Aumann's theorem beyond ontology: quantum, postquantum, and indefinite causal order

TL;DR

This paper extends Aumann's agreement theorem beyond classical ontology to quantum, postquantum, and indefinite causal order scenarios by deriving an operational version that relies solely on observations, not an objective state.

Contribution

It introduces an operational framework for Aumann's theorem applicable to quantum and postquantum phenomena, bypassing the need for an underlying objective state of the world.

Findings

The theorem holds in quantum theory and indefinite causal order scenarios.

It clarifies the conditions under which agreement theorems may fail, such as Wigner's friend situations.

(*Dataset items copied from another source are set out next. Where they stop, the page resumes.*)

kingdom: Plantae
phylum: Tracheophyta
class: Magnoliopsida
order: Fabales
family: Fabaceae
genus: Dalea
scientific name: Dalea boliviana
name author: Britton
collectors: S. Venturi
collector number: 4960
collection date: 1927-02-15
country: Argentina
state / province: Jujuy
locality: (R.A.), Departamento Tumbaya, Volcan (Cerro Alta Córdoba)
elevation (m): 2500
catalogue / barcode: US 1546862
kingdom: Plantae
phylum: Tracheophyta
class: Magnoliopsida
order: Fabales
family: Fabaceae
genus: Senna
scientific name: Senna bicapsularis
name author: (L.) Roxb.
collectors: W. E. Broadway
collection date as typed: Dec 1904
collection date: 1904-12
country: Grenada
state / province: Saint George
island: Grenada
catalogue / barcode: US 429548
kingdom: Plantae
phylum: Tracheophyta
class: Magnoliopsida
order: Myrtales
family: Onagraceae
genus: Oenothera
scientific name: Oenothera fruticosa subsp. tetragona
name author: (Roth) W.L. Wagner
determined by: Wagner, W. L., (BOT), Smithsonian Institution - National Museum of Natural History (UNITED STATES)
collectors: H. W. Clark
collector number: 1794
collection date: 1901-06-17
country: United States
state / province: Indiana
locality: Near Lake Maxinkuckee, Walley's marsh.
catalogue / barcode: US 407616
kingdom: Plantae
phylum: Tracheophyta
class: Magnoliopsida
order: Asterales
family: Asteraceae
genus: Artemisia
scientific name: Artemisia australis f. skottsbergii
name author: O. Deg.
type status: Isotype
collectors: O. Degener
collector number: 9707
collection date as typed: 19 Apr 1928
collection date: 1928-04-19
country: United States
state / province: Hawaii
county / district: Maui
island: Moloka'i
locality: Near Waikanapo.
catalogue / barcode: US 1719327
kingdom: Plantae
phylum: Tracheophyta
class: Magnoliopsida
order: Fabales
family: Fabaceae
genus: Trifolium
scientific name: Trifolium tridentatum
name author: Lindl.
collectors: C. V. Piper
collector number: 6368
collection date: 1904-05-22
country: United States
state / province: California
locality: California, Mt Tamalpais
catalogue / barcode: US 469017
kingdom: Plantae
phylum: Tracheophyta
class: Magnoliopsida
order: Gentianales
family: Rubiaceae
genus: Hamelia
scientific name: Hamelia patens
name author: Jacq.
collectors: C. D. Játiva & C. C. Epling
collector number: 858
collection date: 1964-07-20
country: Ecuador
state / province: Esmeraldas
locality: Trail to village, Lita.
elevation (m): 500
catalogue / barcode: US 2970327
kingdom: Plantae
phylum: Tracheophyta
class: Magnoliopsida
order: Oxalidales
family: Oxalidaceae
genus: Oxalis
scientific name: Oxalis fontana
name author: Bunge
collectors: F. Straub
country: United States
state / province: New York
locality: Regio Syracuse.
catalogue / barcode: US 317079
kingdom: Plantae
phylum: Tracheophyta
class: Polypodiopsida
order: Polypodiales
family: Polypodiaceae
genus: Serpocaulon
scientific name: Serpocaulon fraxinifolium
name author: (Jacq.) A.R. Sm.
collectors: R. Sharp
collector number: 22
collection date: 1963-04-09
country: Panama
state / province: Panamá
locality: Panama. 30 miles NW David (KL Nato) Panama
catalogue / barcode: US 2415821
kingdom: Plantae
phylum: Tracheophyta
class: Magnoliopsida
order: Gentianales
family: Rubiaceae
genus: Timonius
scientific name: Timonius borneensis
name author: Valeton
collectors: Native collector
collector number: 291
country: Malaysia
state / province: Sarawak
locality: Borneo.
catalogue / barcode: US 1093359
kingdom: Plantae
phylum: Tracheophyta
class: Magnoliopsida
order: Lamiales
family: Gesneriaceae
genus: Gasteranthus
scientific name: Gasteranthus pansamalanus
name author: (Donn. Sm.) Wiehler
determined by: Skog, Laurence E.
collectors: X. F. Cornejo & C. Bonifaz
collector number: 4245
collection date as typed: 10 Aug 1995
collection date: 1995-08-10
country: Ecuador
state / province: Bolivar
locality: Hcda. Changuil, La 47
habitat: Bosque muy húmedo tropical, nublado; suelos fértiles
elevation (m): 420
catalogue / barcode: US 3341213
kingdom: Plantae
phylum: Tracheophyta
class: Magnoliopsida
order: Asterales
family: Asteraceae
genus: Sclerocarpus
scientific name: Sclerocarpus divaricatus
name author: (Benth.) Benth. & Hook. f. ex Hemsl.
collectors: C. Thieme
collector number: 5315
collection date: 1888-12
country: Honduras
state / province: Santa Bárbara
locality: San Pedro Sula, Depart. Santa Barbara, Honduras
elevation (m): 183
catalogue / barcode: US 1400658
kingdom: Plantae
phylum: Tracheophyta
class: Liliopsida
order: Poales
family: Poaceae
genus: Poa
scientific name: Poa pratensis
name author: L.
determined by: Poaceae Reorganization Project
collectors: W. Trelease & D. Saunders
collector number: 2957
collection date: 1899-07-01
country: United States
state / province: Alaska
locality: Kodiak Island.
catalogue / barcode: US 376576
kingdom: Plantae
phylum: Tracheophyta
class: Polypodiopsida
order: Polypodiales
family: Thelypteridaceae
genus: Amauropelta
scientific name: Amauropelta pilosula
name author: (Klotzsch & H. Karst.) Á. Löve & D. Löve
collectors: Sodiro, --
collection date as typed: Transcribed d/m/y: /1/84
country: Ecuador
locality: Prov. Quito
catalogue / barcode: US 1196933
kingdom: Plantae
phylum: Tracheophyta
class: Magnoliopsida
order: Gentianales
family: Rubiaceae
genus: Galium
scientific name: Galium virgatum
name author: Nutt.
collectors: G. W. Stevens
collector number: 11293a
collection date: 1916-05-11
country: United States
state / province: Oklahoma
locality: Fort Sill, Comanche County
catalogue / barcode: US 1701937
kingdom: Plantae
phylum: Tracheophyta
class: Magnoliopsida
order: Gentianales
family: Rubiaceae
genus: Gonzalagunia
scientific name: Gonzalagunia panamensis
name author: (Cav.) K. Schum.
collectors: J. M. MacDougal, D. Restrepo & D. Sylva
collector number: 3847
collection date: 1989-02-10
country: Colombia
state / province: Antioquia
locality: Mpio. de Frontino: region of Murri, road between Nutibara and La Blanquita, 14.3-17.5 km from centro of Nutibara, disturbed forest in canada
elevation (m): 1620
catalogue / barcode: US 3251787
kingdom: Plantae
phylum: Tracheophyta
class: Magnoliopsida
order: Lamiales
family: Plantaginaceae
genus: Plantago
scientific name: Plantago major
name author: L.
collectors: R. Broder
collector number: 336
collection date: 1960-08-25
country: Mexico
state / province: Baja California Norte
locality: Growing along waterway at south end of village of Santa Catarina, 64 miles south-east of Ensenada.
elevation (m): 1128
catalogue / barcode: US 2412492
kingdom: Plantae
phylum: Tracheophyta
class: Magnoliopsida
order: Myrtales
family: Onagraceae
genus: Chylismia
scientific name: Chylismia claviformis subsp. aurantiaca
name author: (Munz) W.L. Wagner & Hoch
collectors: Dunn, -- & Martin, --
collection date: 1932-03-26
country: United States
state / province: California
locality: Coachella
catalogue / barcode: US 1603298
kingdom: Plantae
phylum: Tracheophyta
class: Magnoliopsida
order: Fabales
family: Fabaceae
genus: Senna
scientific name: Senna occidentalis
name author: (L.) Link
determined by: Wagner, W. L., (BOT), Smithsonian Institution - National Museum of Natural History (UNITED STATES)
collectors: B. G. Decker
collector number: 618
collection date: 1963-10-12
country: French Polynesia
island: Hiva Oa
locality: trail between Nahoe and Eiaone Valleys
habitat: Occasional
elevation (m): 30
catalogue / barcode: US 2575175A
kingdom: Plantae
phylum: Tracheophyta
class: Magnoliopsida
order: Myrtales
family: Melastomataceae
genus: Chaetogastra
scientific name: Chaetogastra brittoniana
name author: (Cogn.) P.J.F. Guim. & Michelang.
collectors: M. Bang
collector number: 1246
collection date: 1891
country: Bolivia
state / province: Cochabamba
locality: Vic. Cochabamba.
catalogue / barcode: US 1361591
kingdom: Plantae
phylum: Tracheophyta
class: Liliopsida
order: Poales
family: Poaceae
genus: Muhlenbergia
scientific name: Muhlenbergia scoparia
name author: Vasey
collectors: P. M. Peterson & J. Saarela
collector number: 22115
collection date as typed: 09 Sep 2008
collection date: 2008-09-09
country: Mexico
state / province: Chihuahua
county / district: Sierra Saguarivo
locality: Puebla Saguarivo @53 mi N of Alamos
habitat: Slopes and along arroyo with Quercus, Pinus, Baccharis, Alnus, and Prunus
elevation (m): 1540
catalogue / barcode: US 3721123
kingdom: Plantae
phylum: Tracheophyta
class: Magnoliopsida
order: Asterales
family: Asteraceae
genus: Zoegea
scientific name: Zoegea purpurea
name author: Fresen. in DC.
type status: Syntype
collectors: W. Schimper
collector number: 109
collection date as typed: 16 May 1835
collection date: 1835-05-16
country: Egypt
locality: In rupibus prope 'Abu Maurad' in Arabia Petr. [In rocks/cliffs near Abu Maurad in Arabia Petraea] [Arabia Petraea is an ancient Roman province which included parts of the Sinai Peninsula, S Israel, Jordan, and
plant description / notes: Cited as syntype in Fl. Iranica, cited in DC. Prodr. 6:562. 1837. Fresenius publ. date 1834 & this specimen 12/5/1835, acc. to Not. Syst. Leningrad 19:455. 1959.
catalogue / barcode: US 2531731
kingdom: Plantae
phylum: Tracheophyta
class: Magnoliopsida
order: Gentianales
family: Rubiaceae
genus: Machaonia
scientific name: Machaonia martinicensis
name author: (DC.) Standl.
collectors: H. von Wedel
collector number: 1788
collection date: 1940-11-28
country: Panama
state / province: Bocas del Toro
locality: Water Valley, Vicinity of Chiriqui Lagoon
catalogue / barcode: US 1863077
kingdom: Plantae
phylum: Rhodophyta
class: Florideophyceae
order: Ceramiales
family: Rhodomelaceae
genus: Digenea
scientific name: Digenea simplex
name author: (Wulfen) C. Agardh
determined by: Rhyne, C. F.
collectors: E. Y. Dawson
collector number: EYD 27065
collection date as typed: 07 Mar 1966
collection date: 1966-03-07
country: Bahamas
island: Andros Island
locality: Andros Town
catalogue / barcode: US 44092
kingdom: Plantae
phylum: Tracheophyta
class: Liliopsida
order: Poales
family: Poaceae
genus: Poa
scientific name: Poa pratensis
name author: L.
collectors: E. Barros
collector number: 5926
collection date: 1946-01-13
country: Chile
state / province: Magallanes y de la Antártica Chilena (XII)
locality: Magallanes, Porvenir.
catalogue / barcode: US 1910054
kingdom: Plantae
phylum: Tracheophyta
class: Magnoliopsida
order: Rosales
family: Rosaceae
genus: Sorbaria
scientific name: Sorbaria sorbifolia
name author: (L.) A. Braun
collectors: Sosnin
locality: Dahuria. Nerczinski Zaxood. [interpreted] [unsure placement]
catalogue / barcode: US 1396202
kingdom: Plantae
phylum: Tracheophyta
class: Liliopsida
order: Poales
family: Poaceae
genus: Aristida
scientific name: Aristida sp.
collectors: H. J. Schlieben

The approach unifies classical and quantum agreement results without assuming an objective state.

Abstract

Agreement theorems are no-go results about rational disagreement: if two agents start from a common prior and their posterior beliefs are common knowledge, they cannot assign different probabilities to the same event. Standard treatments of the result have the agents reason about an underlying state of the world, which has lead some to ask whether the result can extend to quantum or postquantum phenomena, where such a description may no longer be appropriate. We derive an operational version of Aumann's agreement theorem without assuming an objective state of the world and instead focusing only on what is observed. This allows us to establish the theorem's validity in quantum theory and even in situations with indefinite causal order or involving hypothetical postquantum phenomena. We comment on seemingly contradictory results in the literature and point to the one place where the theorem might fail: Wigner's friend-type situations.